The research accompanies the launch of an interactive tool by CGD, designed to estimate the economic impact of AMR under multiple policy and investment scenarios across 122 countries. The model considers variables including health system costs, labour force dynamics, and sectoral impacts.
In a scenario where India undertakes this investment, the CGD estimates suggest the country could save $18 billion annually in health system costs. In addition, the labour force could increase by 0.8 per cent, tourism could grow by 3.7 per cent, and the hospitality sector could expand by 0.9 per cent by 2050.
These economic and public health gains are contingent on coordinated global action. According to CGD, “These benefits will only be realised if all countries take steps to increase access to new antibiotics and high-quality treatment of AMR.”
The findings are underpinned by a related 2024 study, which found that a global investment of $63 billion per year to improve access to and development of new antimicrobials could yield global economic benefits exceeding $1.7 trillion annually by 2050.

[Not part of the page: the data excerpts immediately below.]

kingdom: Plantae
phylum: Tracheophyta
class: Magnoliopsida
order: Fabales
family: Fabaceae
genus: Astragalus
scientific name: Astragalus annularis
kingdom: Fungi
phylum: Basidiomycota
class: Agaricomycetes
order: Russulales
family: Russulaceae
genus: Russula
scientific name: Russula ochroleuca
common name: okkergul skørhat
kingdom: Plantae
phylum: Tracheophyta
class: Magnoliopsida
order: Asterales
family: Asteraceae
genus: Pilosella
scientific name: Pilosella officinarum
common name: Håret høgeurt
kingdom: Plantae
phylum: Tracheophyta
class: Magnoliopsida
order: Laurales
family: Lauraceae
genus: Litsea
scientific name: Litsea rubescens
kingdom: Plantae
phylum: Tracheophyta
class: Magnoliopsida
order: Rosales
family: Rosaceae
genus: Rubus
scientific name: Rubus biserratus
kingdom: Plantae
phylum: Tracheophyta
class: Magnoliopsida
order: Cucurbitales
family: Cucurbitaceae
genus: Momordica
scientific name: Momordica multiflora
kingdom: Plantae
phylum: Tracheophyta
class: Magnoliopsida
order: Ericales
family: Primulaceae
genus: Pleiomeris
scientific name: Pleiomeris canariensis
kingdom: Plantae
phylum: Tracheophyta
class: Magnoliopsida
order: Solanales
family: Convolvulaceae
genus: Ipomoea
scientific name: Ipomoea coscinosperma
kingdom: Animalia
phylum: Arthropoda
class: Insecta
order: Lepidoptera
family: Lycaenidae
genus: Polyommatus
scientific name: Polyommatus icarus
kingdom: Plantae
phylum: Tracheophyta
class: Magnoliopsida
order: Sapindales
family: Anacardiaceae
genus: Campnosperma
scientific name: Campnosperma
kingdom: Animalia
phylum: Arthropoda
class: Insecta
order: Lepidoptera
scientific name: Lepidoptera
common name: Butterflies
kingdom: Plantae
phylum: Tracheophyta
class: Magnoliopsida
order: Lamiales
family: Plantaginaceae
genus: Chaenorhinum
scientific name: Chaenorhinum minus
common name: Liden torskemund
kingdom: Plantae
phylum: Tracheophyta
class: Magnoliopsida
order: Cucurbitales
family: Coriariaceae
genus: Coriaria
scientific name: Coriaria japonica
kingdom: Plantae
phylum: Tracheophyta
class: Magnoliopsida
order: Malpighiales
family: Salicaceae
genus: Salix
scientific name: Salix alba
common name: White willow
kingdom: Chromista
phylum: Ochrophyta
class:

Conversely, the tool also models a scenario where India fails to control AMR progression. If AMR rates rise in line with the historical trends of a country in the 15th percentile, India could face an economic loss of $21 billion beyond the cost of maintaining current resistance levels. This scenario also predicts a $5 billion cost to the health system and negative impacts on the labour force and sectors such as tourism and hospitality by 2050.
The CGD’s research adds to a growing body of economic modelling that underscores the financial risks of inaction on AMR and highlights the potential long-term gains of investment in diagnostics, antibiotics, and healthcare infrastructure focused on resistant infections.